[Data for processing Boundary: Start]

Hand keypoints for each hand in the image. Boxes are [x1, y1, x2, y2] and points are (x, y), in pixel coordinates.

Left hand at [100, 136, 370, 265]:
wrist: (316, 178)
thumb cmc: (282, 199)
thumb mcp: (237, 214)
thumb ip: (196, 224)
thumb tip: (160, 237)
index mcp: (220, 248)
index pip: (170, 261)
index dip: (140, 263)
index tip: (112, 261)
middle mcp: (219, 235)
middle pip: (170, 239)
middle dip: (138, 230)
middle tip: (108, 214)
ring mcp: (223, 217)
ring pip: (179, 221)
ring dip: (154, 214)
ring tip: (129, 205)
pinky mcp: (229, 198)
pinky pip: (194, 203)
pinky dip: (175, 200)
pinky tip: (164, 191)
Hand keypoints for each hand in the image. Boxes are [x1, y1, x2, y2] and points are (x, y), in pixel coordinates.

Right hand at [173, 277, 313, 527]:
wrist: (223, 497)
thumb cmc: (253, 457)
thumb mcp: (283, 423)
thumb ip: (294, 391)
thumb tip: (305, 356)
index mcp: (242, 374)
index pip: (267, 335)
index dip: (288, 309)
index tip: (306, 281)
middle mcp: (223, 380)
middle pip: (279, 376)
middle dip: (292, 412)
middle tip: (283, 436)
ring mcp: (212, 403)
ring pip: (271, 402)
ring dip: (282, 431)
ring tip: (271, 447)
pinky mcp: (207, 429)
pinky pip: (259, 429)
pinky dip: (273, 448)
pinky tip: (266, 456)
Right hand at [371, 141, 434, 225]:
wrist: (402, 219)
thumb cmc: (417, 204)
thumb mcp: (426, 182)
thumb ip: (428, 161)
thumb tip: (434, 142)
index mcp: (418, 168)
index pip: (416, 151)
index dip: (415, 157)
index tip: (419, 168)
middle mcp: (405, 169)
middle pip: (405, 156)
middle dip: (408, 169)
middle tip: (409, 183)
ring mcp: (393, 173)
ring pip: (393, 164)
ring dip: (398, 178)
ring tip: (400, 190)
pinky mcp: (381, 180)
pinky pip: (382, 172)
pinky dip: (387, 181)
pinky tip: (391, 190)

[Data for processing Boundary: End]

The problem: Nothing added, nothing dropped: copy the data above.

Solution for this problem:
Hand keypoints for each hand in the image. Boxes are [x1, y1, x2, y2] and points are (x, y), in pixel coordinates.

Left hand at [100, 136, 370, 265]:
wrist: (316, 178)
thumb cmc: (282, 199)
thumb mcp: (237, 214)
thumb ip: (196, 224)
thumb tip: (160, 237)
index mcp: (220, 248)
index pip: (170, 261)
index dip: (140, 263)
index tip: (112, 261)
middle mcp: (219, 235)
middle pip: (170, 239)
middle dip: (138, 230)
middle tip: (108, 214)
ring mcp: (223, 217)
ring pip: (179, 221)
ring dip: (154, 214)
ring tip: (129, 205)
pinky mcp: (229, 198)
pinky pip: (194, 203)
pinky dip: (175, 200)
pinky tip: (164, 191)
Hand keypoints for each hand in the image. Boxes are [x1, y1, x2, y2] and points are (x, y), in pixel coordinates.

Right hand at [173, 277, 313, 527]:
wrist: (223, 497)
thumb cmc: (253, 457)
thumb mcp: (283, 423)
thumb ip: (294, 391)
thumb tip: (305, 356)
index mcp: (242, 374)
index pip: (267, 335)
index dip: (288, 309)
index tip: (306, 281)
middle mcp: (223, 380)
middle pip: (279, 376)
middle dip: (292, 412)
middle tip: (283, 436)
ring mcp: (212, 403)
ring pip: (271, 402)
ring dip: (282, 431)
ring tip: (271, 447)
pinky mcp: (207, 429)
pinky pip: (259, 429)
pinky dip: (273, 448)
pinky tip: (266, 456)
Right hand at [371, 141, 434, 225]:
wrist: (402, 219)
thumb cmc: (417, 204)
thumb mcp: (426, 182)
thumb ip: (428, 161)
thumb tip: (434, 142)
index mcp: (418, 168)
index pip: (416, 151)
index dip: (415, 157)
index tip: (419, 168)
middle mcp: (405, 169)
middle pip: (405, 156)
middle dip: (408, 169)
middle tip: (409, 183)
ring mcp: (393, 173)
ring pip: (393, 164)
ring dip: (398, 178)
ring tip: (400, 190)
pinky mcp: (381, 180)
pinky pip: (382, 172)
pinky dip: (387, 181)
pinky tip: (391, 190)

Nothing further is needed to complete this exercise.